What lines in this listing contain the string "Burrs"? Report each one by copying it.

◆ Input for this task:

········

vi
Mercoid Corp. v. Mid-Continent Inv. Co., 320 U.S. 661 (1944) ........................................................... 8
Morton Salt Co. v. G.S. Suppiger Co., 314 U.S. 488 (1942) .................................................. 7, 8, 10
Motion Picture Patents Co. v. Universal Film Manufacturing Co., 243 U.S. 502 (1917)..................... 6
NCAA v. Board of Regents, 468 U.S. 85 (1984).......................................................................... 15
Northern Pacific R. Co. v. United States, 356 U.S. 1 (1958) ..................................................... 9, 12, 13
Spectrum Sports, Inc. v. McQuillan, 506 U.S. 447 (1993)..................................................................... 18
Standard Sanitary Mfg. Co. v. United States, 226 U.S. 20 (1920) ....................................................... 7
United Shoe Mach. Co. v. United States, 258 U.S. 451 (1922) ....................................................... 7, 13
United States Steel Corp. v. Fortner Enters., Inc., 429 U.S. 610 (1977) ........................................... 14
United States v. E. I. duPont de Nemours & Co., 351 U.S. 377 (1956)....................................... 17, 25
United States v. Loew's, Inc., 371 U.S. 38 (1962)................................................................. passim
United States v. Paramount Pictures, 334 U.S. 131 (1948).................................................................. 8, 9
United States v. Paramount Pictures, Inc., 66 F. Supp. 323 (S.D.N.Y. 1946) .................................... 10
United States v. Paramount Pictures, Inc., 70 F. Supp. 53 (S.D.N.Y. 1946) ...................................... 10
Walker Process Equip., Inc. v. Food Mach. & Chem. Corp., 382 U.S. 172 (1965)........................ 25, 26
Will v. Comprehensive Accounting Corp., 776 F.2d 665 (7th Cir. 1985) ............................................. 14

········

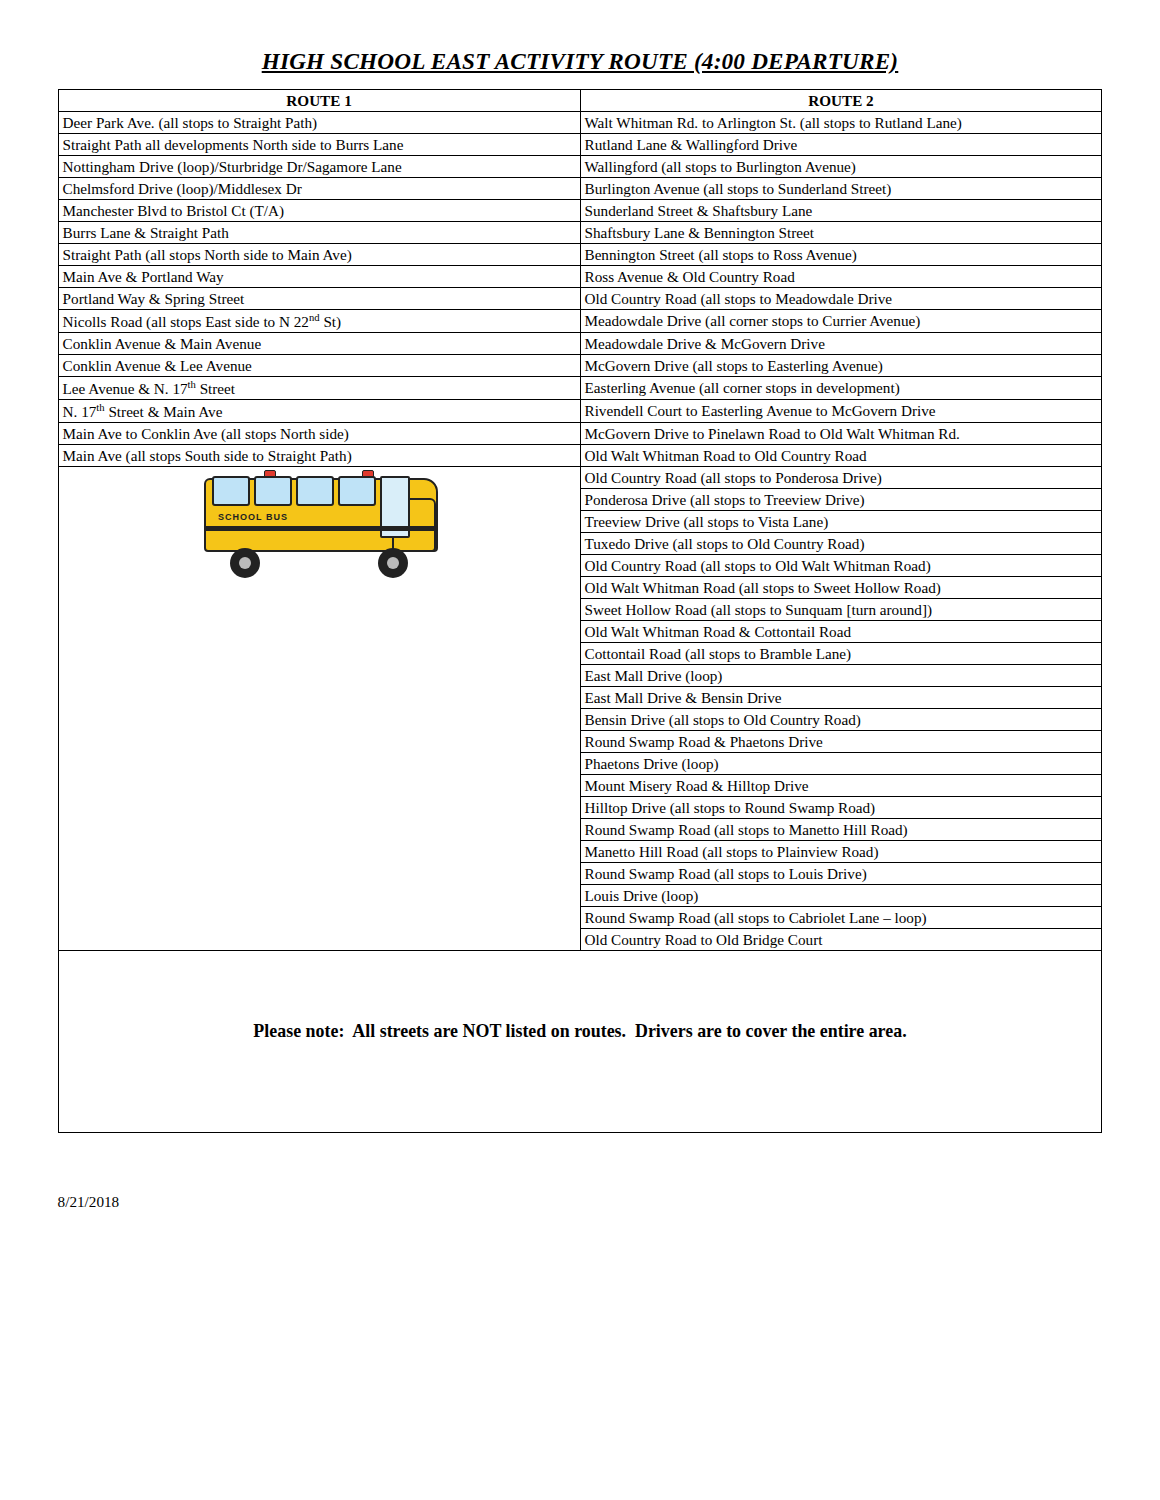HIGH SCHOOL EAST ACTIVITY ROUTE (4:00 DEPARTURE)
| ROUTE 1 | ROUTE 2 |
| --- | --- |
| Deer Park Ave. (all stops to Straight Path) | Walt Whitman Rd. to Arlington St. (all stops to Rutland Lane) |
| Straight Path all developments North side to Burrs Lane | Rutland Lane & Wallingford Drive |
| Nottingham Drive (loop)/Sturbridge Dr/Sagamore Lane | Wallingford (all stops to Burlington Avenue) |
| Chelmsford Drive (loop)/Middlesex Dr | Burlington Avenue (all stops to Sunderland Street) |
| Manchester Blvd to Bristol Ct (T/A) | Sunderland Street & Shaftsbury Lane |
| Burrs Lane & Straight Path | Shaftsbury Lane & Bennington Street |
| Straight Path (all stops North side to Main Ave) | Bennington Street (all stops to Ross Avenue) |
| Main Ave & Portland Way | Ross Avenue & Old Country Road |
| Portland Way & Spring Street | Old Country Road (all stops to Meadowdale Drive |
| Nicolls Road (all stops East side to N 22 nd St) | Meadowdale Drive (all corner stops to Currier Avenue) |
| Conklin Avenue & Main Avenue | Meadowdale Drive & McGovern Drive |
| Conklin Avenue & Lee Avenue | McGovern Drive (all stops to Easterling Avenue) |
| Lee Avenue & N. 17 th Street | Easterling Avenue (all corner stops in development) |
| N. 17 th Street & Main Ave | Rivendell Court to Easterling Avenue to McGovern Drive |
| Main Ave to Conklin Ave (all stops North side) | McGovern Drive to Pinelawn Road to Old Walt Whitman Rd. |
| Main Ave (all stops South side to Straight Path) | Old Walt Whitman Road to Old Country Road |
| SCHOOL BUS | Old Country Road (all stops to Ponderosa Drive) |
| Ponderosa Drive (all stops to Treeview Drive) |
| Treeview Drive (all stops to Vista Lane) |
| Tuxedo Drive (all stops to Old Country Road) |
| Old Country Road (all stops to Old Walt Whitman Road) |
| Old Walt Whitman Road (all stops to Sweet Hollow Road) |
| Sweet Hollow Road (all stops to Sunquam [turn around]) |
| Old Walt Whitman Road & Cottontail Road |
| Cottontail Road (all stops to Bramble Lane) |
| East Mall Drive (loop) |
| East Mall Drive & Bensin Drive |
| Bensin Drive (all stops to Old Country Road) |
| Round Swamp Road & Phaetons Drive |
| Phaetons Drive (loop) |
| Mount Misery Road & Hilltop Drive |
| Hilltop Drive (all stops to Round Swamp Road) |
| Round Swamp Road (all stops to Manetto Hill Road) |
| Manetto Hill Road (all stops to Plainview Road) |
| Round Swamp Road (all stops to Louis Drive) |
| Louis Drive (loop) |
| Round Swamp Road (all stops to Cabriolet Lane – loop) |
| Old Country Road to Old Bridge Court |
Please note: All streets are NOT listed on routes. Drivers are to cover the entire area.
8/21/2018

········

◆ Result for this task:
| Straight Path all developments North side to Burrs Lane | Rutland Lane & Wallingford Drive |
| Burrs Lane & Straight Path | Shaftsbury Lane & Bennington Street |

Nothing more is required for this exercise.